Overall hospital volume is a poor measure of the quality of medical care received by Medicare patients with heart failure; instead, paying attention to specific process-of-care measures may be more useful for future investigations, according to a Northwestern Medicine study published in Circulation.
The multi-center study was co-authored by Clyde Yancy, MD, MSc, vice dean for Diversity and Inclusion and chief of Cardiology in the Department of Medicine, and recommended hospital profiling for heart failure care should focus on risk-standardized outcomes and adherence-to-process metrics.
Heart failure is one of Medicare’s most common and expensive medical conditions: 83 percent of patients are hospitalized at least once and 43 percent return to the hospital at least four more times. This large burden highlights the need for an easily obtained quality measure that could identify hospitals or organizations as models to imitate, or as targets for improvement initiatives.
One possible measurement is the use of hospital volume as a surrogate metric for assessing quality of care, a practice that has gained traction in the past few years. The accuracy of volume as a stand-in for individual cardiovascular conditions, including heart failure, however, has not been well explored by previous studies.
In the current study, investigators sought to determine the viability of using hospital volume as a surrogate measure, analyzing Medicare data from the American Heart Association’s Get With The Guidelines (GWTG) heart failure registry, a hospital network voluntarily reporting patient-level data on heart failure treatment.
A total of 125,595 patients at 342 hospitals were included in the analysis, and hospital volume was measured against adherence-to-process measures at discharge, 30-day mortality and six-month mortality and readmission.
According to the study’s findings, while hospital volume correlated with adherence-to-process measures at discharge, there was no correlation with 30-day patient outcomes and only a marginal correlation with six-month outcomes and rates of patient readmission.
According to the study, the correlation between volume and process measures was expected: Experience and repetition instill habits into clinicians, and higher volume hospitals are more likely to be located in urban settings or function as teaching hospitals with the resources to utilize the latest devices and techniques.
The authors recommend that instead of purely relying on volumes, measures of heart failure care quality should drill down the systems of care.
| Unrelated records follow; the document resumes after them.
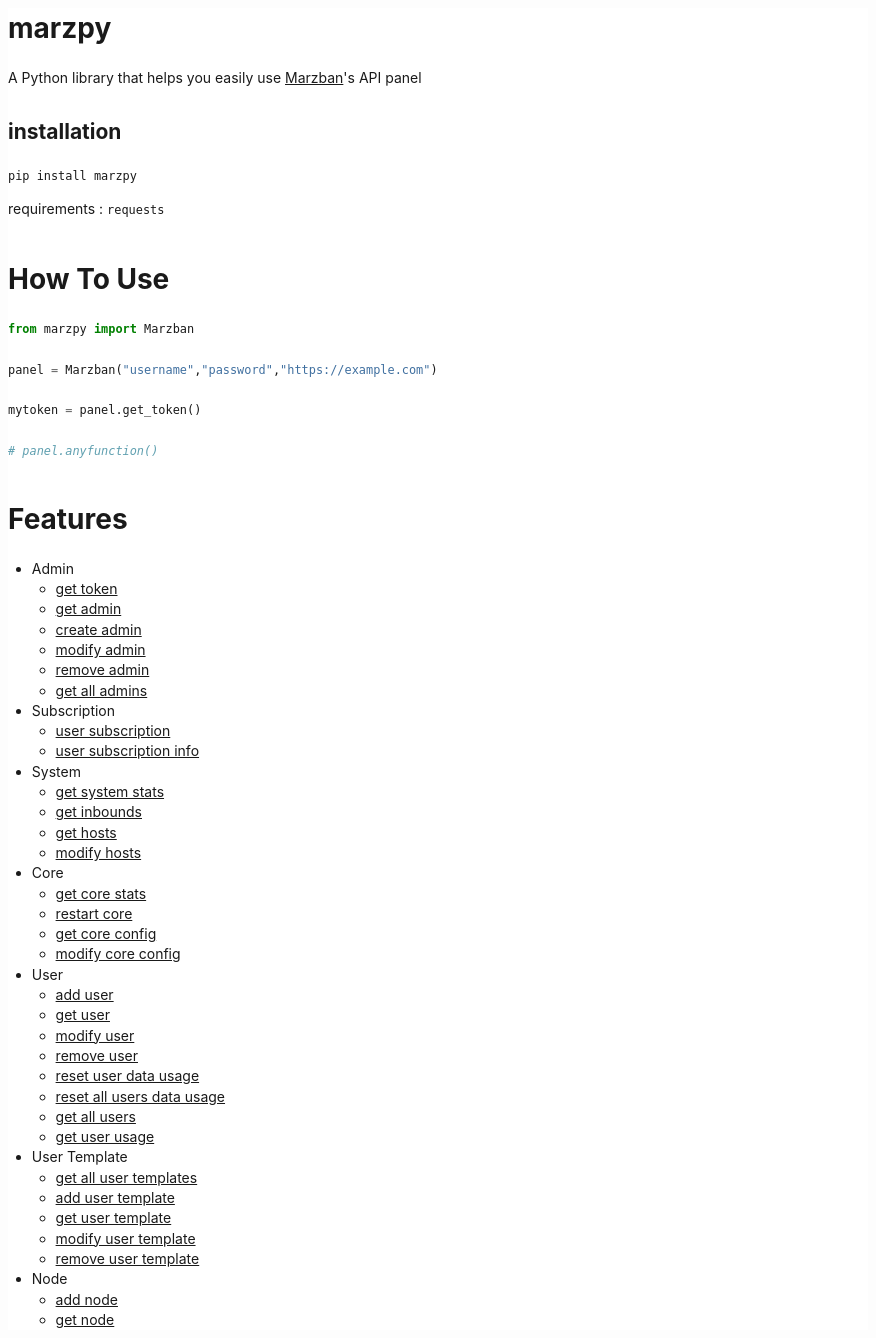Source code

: # marzpy
A Python library that helps you easily use [Marzban](https://github.com/Gozargah/Marzban)'s API panel
## installation
```shell
pip install marzpy
```
requirements : ```requests```
# How To Use
```python
from marzpy import Marzban

panel = Marzban("username","password","https://example.com")

mytoken = panel.get_token()

# panel.anyfunction()

```
# Features

- Admin
    - [get token](#get-token)
    - [get admin](#get-current-admin)
    - [create admin](#create-admin)
    - [modify admin](#modify-admin)
    - [remove admin](#remove-admin)
    - [get all admins](#get-all-admins)
- Subscription
    - [user subscription](#user-subscription)
    - [user subscription info](#user-subscription-info)
- System
    - [get system stats](#get-system-stats)
    - [get inbounds](#get-inbounds)
    - [get hosts](#get-hosts)
    - [modify hosts](#modify-hosts)
- Core
    - [get core stats](#get-core-stats)
    - [restart core](#restart-core)
    - [get core config](#get-core-config)
    - [modify core config](#modify-core-config)
- User
    - [add user](#add-user)
    - [get user](#get-user)
    - [modify user](#modify-user)
    - [remove user](#remove-user)
    - [reset user data usage](#reset-user-data-usage)
    - [reset all users data usage](#reset-all-users-data-usage)
    - [get all users](#get-all-users)
    - [get user usage](#get-user-usage)
- User Template
    - [get all user templates](#get-all-user-templates)
    - [add user template](#add-user-template)
    - [get user template](#get-user-template)
    - [modify user template](#modify-user-template)
    - [remove user template](#remove-user-template)
- Node
    - [add node](#add-node)
    - [get node](#get-node)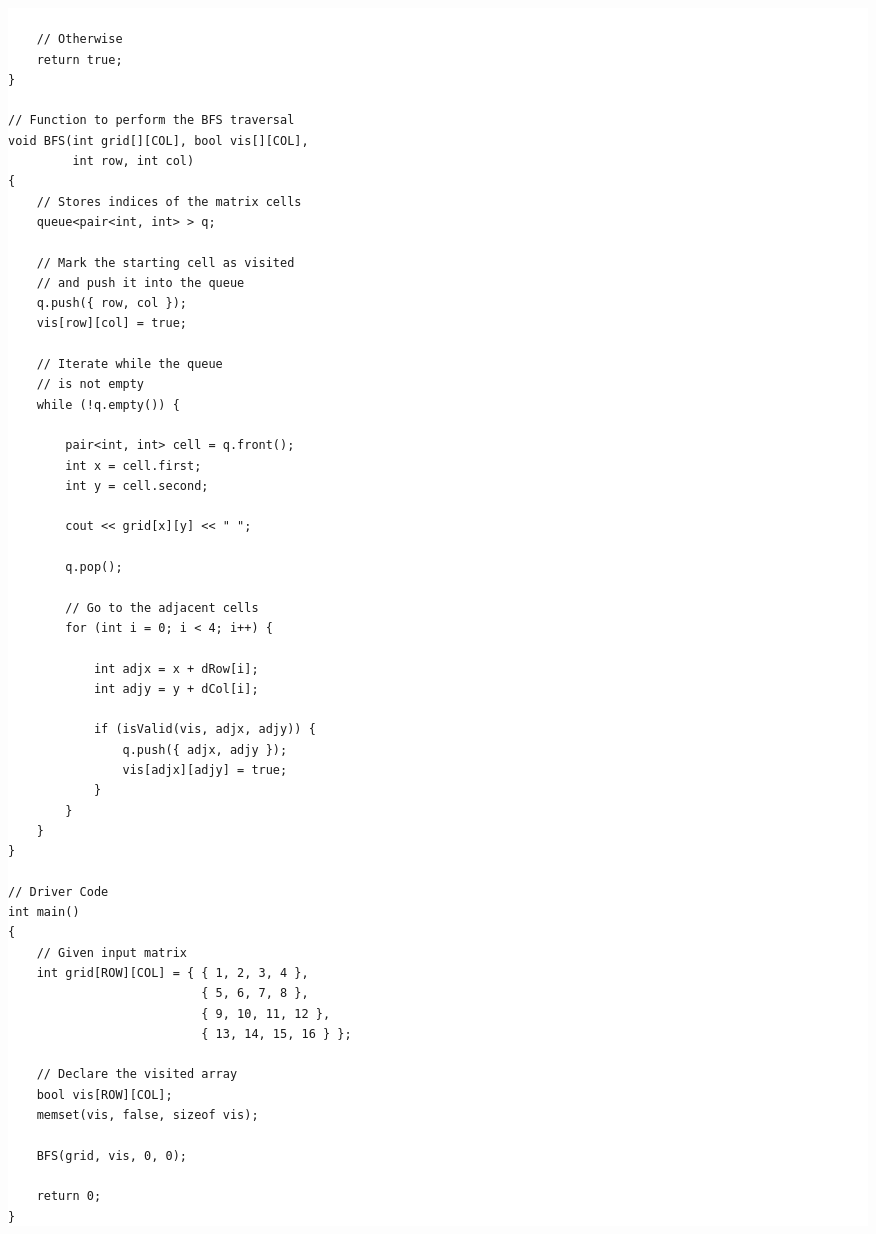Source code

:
 ```

    // Otherwise
    return true;
}

// Function to perform the BFS traversal
void BFS(int grid[][COL], bool vis[][COL],
         int row, int col)
{
    // Stores indices of the matrix cells
    queue<pair<int, int> > q;

    // Mark the starting cell as visited
    // and push it into the queue
    q.push({ row, col });
    vis[row][col] = true;

    // Iterate while the queue
    // is not empty
    while (!q.empty()) {

        pair<int, int> cell = q.front();
        int x = cell.first;
        int y = cell.second;

        cout << grid[x][y] << " ";

        q.pop();

        // Go to the adjacent cells
        for (int i = 0; i < 4; i++) {

            int adjx = x + dRow[i];
            int adjy = y + dCol[i];

            if (isValid(vis, adjx, adjy)) {
                q.push({ adjx, adjy });
                vis[adjx][adjy] = true;
            }
        }
    }
}

// Driver Code
int main()
{
    // Given input matrix
    int grid[ROW][COL] = { { 1, 2, 3, 4 },
                           { 5, 6, 7, 8 },
                           { 9, 10, 11, 12 },
                           { 13, 14, 15, 16 } };

    // Declare the visited array
    bool vis[ROW][COL];
    memset(vis, false, sizeof vis);

    BFS(grid, vis, 0, 0);

    return 0;
}
```
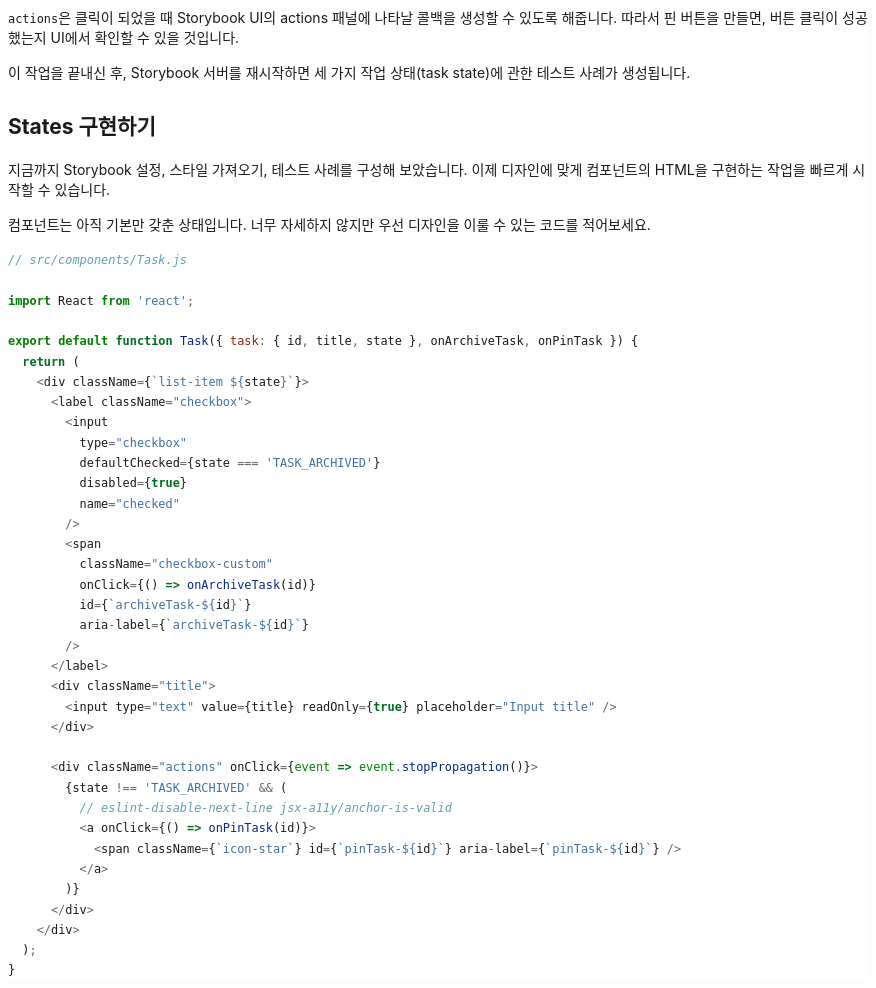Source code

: `actions`은 클릭이 되었을 때 Storybook UI의 actions 패널에 나타날 콜백을 생성할 수 있도록 해줍니다. 따라서 핀 버튼을 만들면, 버튼 클릭이 성공했는지 UI에서 확인할 수 있을 것입니다.

이 작업을 끝내신 후, Storybook 서버를 재시작하면 세 가지 작업 상태(task state)에 관한 테스트 사례가 생성됩니다.

<video autoplay muted playsinline loop>
  <source 
    src="/tutorials/intro-to-storybook/inprogress-task-states-6-0.mp4" 
    type="video/mp4"
  >
</video>

## States 구현하기

지금까지 Storybook 설정, 스타일 가져오기, 테스트 사례를 구성해 보았습니다. 이제 디자인에 맞게 컴포넌트의 HTML을 구현하는 작업을 빠르게 시작할 수 있습니다.

컴포넌트는 아직 기본만 갖춘 상태입니다. 너무 자세하지 않지만 우선 디자인을 이룰 수 있는 코드를 적어보세요.

```javascript
// src/components/Task.js

import React from 'react';

export default function Task({ task: { id, title, state }, onArchiveTask, onPinTask }) {
  return (
    <div className={`list-item ${state}`}>
      <label className="checkbox">
        <input
          type="checkbox"
          defaultChecked={state === 'TASK_ARCHIVED'}
          disabled={true}
          name="checked"
        />
        <span
          className="checkbox-custom"
          onClick={() => onArchiveTask(id)}
          id={`archiveTask-${id}`}
          aria-label={`archiveTask-${id}`}
        />
      </label>
      <div className="title">
        <input type="text" value={title} readOnly={true} placeholder="Input title" />
      </div>

      <div className="actions" onClick={event => event.stopPropagation()}>
        {state !== 'TASK_ARCHIVED' && (
          // eslint-disable-next-line jsx-a11y/anchor-is-valid
          <a onClick={() => onPinTask(id)}>
            <span className={`icon-star`} id={`pinTask-${id}`} aria-label={`pinTask-${id}`} />
          </a>
        )}
      </div>
    </div>
  );
}
```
Quantifying why some hospitals deliver better care could produce better results in improving quality and reducing costs for all hospitals.
“To do this, the focus should not be on large-volume hospitals but rather on evidence-based quality measures,” said Yancy, also Magerstadt Professor and a professor of Medicine in the Division of Cardiology and of Medical Social Sciences.
Yancy also serves as Chair of the American Heart Association GWTG heart failure registry, a quality improvement initiative that holds more than 1 million patient records and captures data from over 35 percent of all U.S. hospitals.
The GWTG-Heart Failure program is provided by the American Heart Association; is sponsored, in part, by Amgen Cardiovascular; and has been funded previously through support from Medtronic, GlaxoSmithKline, Ortho-McNeil, and the AHA Pharmaceutical Roundtable.
In addition, Yancy recently co-authored a separate study, published in the Journal of Clinical Investigation, that examined a common genetic variant that can contribute to heart failure mortality.